Internally, the Update method could now inspect the way the Tuple<R,R> is instantiated, extracting the expression trees for the extract and update parts. However, we’re not all too pleased with the calling syntax that would need to new up tuple objects, obfuscating the intent of the code.

Let’s go over our needs and observations one more time before we settle on some design:

  • We’re bound to the limitations of expression trees; hence:
    • we cannot express an individual update action as one expression (no assignment operation supported);
    • so, an update action needs to be split into an extract and update phase;
    • and, by extension, an update action can only target one value on the entity object at a time.
  • It should be possible to specify multiple update actions at a time to execute them as one unit:
    • this supports transactional updates;
    • we need a way to batch up update actions.

 

Introducing IUpdateable<T>

By now, we all know about the mysterious IQueryable<T> interface of LINQ. I’ve blogged about it several times, but here’s the key take-away: IQueryable<T> represents a query, wrapping an expression tree denoting the semantics of the intended query, and providing iteration facilities by means of its IEnumerable<T> parent. This, however, only tells half of the story, namely the “IQuery” part. The other half, the “able” part, is not visible on the interface per se, and allows users to extend the query by applying additional query operators that are supplied by means of the extension method in the Queryable class, each of which represents a query operator, like Where, Select, OrderBy, etc. This design allows the implementer of the interface to focus on the query execution part rather than the query construction part which is totally done on behalf of the implementer by means of the extension methods.

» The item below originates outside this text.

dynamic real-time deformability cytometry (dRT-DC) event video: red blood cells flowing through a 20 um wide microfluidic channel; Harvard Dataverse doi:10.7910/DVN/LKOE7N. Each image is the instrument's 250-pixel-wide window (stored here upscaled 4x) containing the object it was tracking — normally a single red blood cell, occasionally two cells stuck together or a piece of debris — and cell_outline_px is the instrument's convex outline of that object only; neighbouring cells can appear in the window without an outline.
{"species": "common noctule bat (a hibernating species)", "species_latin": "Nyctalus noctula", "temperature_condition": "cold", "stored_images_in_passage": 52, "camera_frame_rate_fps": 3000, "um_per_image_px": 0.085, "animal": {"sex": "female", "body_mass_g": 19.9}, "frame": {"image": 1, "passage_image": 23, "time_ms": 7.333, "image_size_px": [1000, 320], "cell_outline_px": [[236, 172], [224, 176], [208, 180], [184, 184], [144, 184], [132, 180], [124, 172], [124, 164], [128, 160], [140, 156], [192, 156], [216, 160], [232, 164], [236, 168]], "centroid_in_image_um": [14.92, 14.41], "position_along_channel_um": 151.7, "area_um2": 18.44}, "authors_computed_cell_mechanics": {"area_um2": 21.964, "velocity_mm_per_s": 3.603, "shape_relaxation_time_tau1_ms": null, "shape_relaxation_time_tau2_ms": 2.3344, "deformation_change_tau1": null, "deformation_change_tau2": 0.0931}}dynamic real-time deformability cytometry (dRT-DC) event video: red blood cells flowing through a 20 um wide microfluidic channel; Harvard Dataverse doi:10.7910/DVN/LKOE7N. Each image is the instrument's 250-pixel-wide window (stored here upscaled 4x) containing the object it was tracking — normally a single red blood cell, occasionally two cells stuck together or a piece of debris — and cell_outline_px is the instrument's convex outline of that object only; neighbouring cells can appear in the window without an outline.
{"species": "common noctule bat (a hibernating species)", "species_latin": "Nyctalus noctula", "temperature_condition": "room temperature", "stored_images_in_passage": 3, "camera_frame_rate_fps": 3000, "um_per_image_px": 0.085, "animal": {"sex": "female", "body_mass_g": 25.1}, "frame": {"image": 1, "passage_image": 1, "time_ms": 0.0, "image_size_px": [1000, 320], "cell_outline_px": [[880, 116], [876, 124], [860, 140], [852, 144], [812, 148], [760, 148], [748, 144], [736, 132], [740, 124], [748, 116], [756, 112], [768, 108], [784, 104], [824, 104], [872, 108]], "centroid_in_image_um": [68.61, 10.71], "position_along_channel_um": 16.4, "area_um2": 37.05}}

One way to think about IQueryable<T> in general is as a giant state machine. Most of the IQueryable<T> extension methods return an IQueryable<T>, so applying the method (i.e. some query operator) puts us back in the domain of a (new) IQueryable<T>. However, there are other methods like AsEnumerable that allow us to switch to another world, the one of IEnumerable<T>, where we have similar extension methods. To provide update support, we can play a similar trick:

  • Users write the base query (typically only using filtering) to extract the records that need to be updated – this happens in the IQueryable<T> domain.
  • Next, we transition out of the IQueryable<T> into the IUpdateable<T> domain to provide update support.
  • In IUpdateable<T>, updates can be batched up by calls to a Set method, specifying individual update actions, returning a new IUpdateable<T>.
  • Once all update actions have been specified, an Update method can be called to execute the batch of updates.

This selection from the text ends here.